A pioneering medical initiative is underway in Japan, as a team of healthcare experts from Jikei University School of Medicine and the National Center for Child Health and Development has unveiled plans for a groundbreaking clinical study. This study involves the temporary transplantation of a pig’s kidney into an unborn child afflicted with severe kidney disease, potentially marking the first instance of a domestic animal-to-human transplant in Japan.
The team is poised to seek approval from a state-designated committee later this year, following an exhaustive ethical review at the medical facility where the transplant is slated to occur. In a proactive measure to address potential ethical concerns surrounding the procedure, the team intends to host an open lecture aimed at fostering public understanding and support before formally submitting their application.
The proposed procedure aims to offer a lifeline to unborn children diagnosed with potter sequence, a debilitating condition characterized by the inability to produce sufficient urine. This deficiency can lead to a cascade of complications, including lung damage, developmental disorders, and limb deformities.
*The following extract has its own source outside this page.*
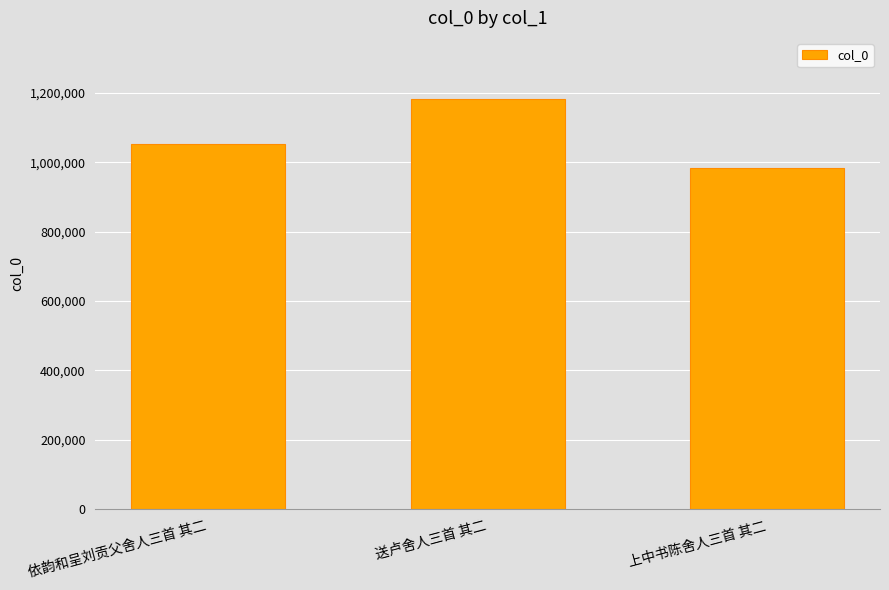

Reading left to right, what are all the values shown in this chart?

1052823	1180930	984234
The innovative approach involves transplanting a 2-millimeter kidney harvested from a fetal pig just 30 days after fertilization into the body of the unborn child.
Executing this procedure entails delicately injecting the pig’s kidney under the skin of the baby’s back approximately four weeks prior to the anticipated delivery date. Once born, the infant will expel urine produced by the transplanted kidney through a tube inserted into their back.
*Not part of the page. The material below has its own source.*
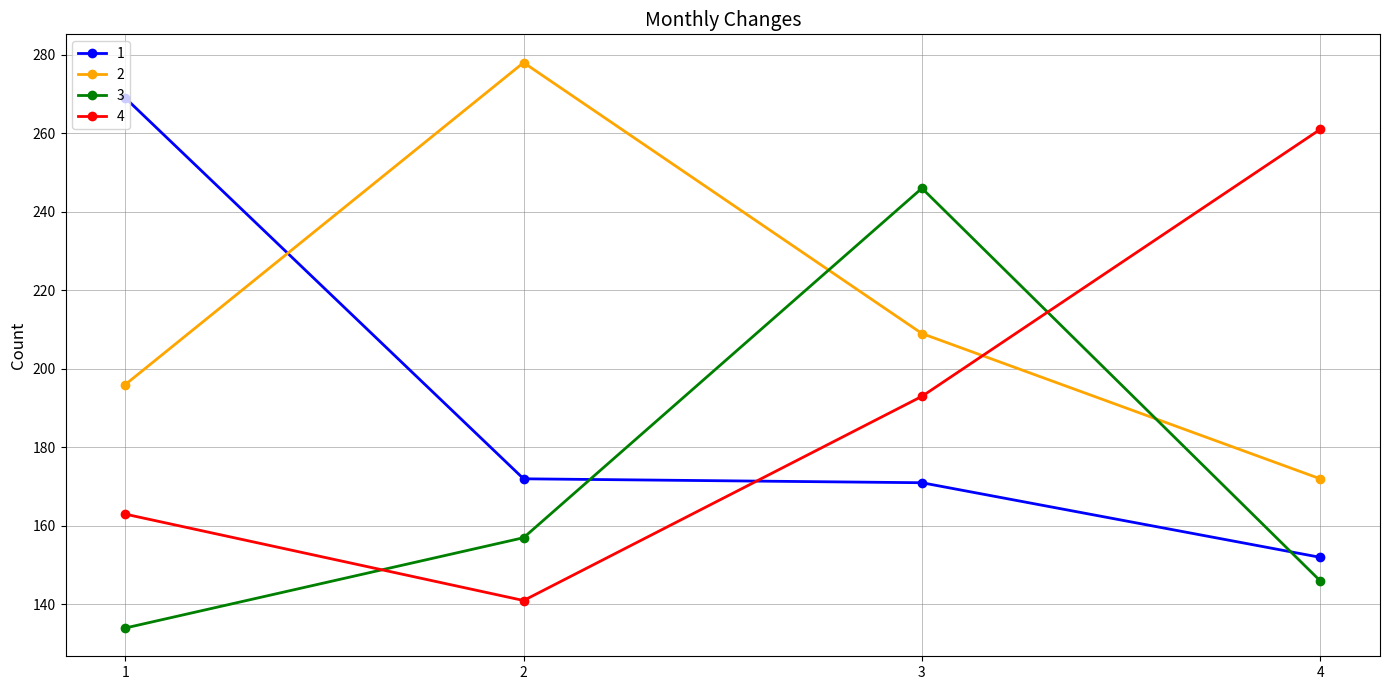

At 1, list the series in order from largest to smallest.

1, 2, 4, 3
Should the baby reach a weight suitable for dialysis treatment, the pig’s kidney will be surgically removed several weeks post-birth. While this initiative would represent Japan’s inaugural attempt at such a procedure, analogous pig-to-human transplants have previously been undertaken in the United States.
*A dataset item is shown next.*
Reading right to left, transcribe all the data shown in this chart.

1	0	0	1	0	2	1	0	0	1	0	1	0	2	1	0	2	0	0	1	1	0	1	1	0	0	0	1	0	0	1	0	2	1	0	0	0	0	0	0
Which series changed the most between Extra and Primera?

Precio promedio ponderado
Of particular note is a pioneering effort by a team at New York University, which successfully transplanted a genetically modified pig’s kidney into a human recipient in 2021. Additionally, the University of Maryland achieved a significant milestone last year by performing a pig’s heart transplant on a patient deemed ineligible for a traditional heart transplant.
The ambitious undertaking by the Japanese medical team heralds a significant stride forward in the realm of medical science, offering hope to patients grappling with severe kidney conditions. Nonetheless, the initiative also elicits pertinent ethical considerations, underscoring the imperative of meticulous deliberation and robust public engagement in the evolution of such groundbreaking medical interventions.